(Chart comprehension data)
=== Begin Enclosure ===
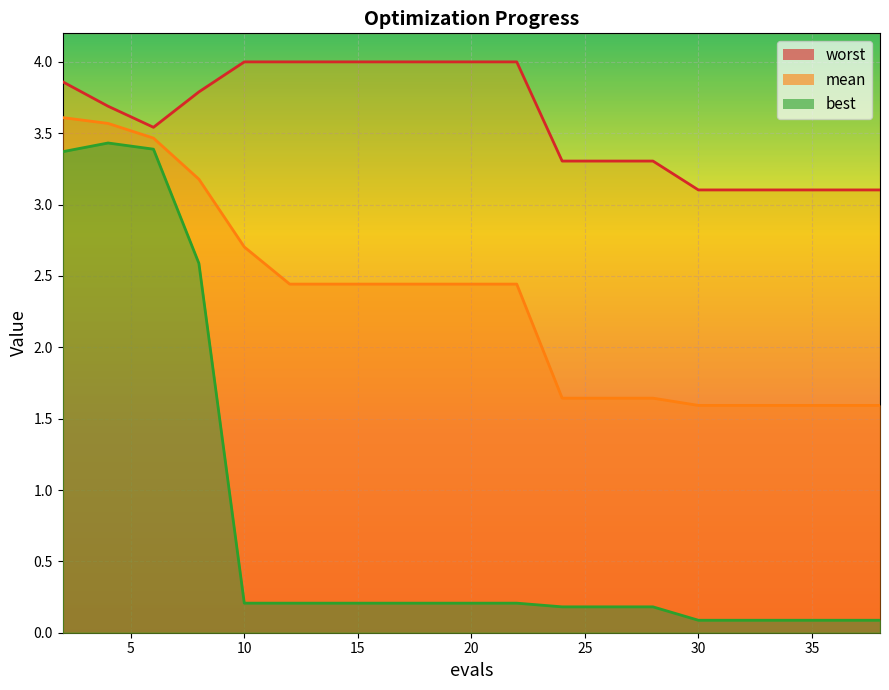

What is the sum of the mean values at 2 and 34?

5.2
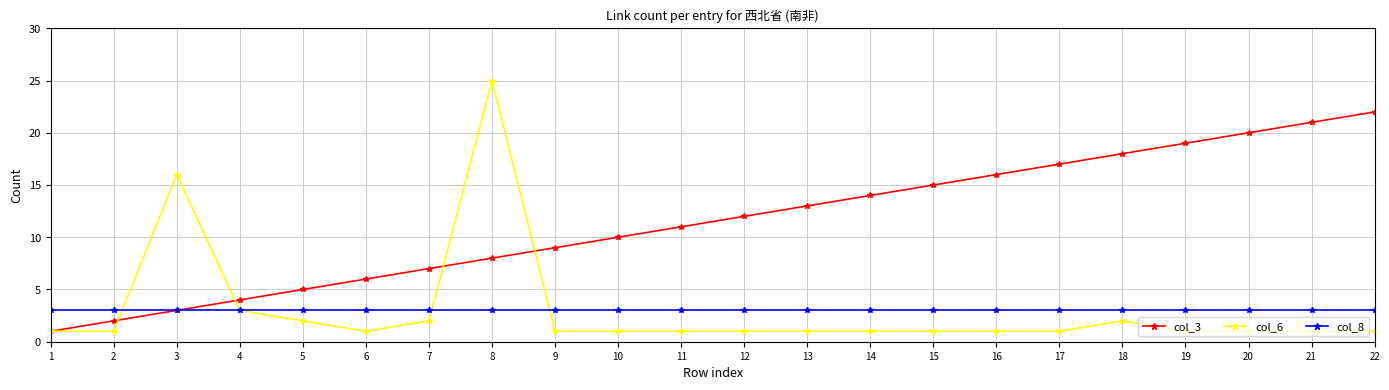

Is it true that col_3 equals 1 at 7?

False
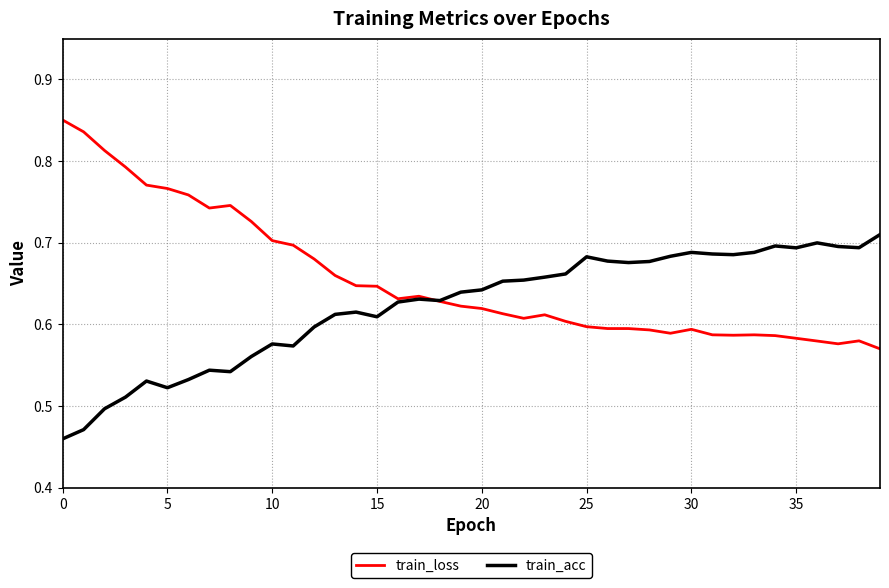

What is the sum of all train_loss values?

26.2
=== End Enclosure ===
WHAT THE TASK ASKS: Retype the text of every item above word for word, leaving out the pictures.

ANSWER FOR THIS EXERCISE:
What is the sum of the mean values at 2 and 34?

5.2

Is it true that col_3 equals 1 at 7?

False

What is the sum of all train_loss values?

26.2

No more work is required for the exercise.